On a recent drizzly Friday afternoon, I followed a cobblestone pavement through the graffitied facades of Berlin’s Neukölln district to my destination at a small square, consisting mainly of a public toilet and food stand selling cheap fries and sausages.
File photo: DPA.
It’s not exactly the first place you’d expect to meet a food tour offering a rich culinary experience in a major European metropolis, but that’s perhaps what makes it perfectly Berlin.
Food tours here are not aimed so much at Michelin-star-gazers, but towards the more open-minded of tourists, eager to explore offbeat neighbourhoods, as well as for locals looking to discover their own.
As international gastronomy rankings attest, Germany – let alone its capital – is not known for its fine dining experience in the same way that France or even Germany’s northern neighbour of Denmark are. Copenhagen, for example, was home to three of the world’s best restaurants rated in 2016, whereas Berlin had just one.
And while Paris currently has ten three Michelin-star establishments, Berlin has none.
But Berlin’s growing food scene is nevertheless the topic of numerous German- and English-language blogs, books and specialized food tours – and they're not just aimed at showcasing the city’s typical döner kebab and currywurst.
“Most people never eat at a restaurant with Michelin stars. To the average person they want a good meal at a good value, and Berlin provides that in spades,” Karl Wilder of Secret Food Tours explained.
“Because of our lower operating costs, chefs can also experiment and deliver excitement. It does not matter if the critics take notice. The customers take notice. I think the perspective has already changed, and people see Berlin as past it's infancy for food tourism.”
House of Small Wonder in Berlin. Photo: DPA
Over the past decade, a number of food tours like Wilder’s have cropped up in the capital, often in neighbourhoods outside the city centre and off the radar of most sightseers, like the eat-the-world tour I dropped into in Neukölln.
You can also visit the former East German avant garde district of Friedrichshain with Secret Food Tours, get to know the former punk hub of Kreuzberg with eat-the-world, or even wander the streets of ‘up-and-coming’ Moabit with Berlin Food Tour – a central yet still fairly residential neighbourhood that the tour group describes as a “hidden gem”.

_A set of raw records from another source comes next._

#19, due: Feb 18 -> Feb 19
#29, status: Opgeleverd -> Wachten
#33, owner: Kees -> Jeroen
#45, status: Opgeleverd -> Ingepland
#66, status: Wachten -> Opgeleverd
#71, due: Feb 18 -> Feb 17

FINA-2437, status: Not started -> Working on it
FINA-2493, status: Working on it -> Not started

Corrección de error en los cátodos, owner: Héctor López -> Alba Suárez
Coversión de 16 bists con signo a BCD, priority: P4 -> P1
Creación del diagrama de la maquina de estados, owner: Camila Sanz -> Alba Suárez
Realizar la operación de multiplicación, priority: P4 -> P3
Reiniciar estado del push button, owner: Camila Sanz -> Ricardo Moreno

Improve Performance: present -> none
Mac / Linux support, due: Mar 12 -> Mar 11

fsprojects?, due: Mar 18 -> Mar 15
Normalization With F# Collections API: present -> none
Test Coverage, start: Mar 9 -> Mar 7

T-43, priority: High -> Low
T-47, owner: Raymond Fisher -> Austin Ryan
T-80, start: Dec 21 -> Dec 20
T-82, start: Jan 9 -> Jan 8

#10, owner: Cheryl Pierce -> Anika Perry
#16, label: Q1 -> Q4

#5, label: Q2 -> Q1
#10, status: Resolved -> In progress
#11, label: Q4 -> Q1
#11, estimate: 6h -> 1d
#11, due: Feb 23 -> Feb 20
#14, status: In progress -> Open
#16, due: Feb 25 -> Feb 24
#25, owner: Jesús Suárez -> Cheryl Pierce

Our Neukölln tour was focused on an even lesser known part of the neighbourhood which already scarcely sees out-of-towners: Rixdorf. A major goal of these tours is not just to expose participants to new eateries, but also to new aspects of the city’s history and its connection to how people eat.
“After the war, there was no money in Berlin and people had to be really inventive about food, about everything,” my eat-the-world guide Adrian Castillo told me.
Wilder, a food historian, also explained that the impact of two World Wars in Berlin shaped the city’s culinary scene in a different way than other capitals, limiting its resources.
“It did not evolve in the same way as others cities and thus many unique foods are to be found.”
Neukölln’s culinary scene is very much shaped as well by the district’s history of immigration. Rixdorf is now spotted with cool new cafes, housed along streets and in buildings once part of a village used as a haven for Czech Bohemian Protestant refugees in the 1700s. In the 20th century, Neukölln became known for its sizable Turkish population, many of whom came through a guest worker programme in the 1960s.
But now, with its cheap rents and hip bars, the neighbourhood is also attracting gentrifying hipsters, particularly from English-speaking countries.
This mix of cultures was apparent in the selection of stops along the food tour: a cafe called Zuckerbaby run by two German-American sisters and recent Berlin transplants; a vegan cafe and co-working space with the French name of Pêle-Mêle; and a modern Arabic kitchen with an English name: OS’Kitchen.
Neukölln alone now seems to have a new hyper buzz-worthy bistro popping up right, left and centre: a vegan “diner” opening along the district’s busy Karl-Marx-Strasse in April caused such a frenzy of hungry hipsters that police were called in to clear the crowds just 20 minutes after it had opened its doors.
So the booming food scene in the neighbourhood and in others also reflects the changing nature and gentrification of the city, especially since the fall of the Berlin Wall.
“Fifteen years ago, a friend of mine told me that she found a new flat and she said ‘unfortunately it’s in this very ugly district called Neukölln’. Nobody would say that today. Nobody,” Castillo told me with a chuckle.
Food tours can therefore give tourists a taste of the ongoing transformation, providing a launch pad for districts in flux to gain more name recognition.
But they’re also a gateway for locals into parts of their own city that they might not even know about, like for fellow eat-the-world tour-taker Holly Krueger, a recent American immigrant to Berlin.
“I live in Berlin and I was really surprised. You’re thinking a Berlin food tour means just currywurst, but then this is here,” Krueger told me, gesturing around her as we sat at Asian-soul-food bistro Coco Liebe, founded by a Lebanese chef.
“There’s a culinary tradition here that’s not so obvious.”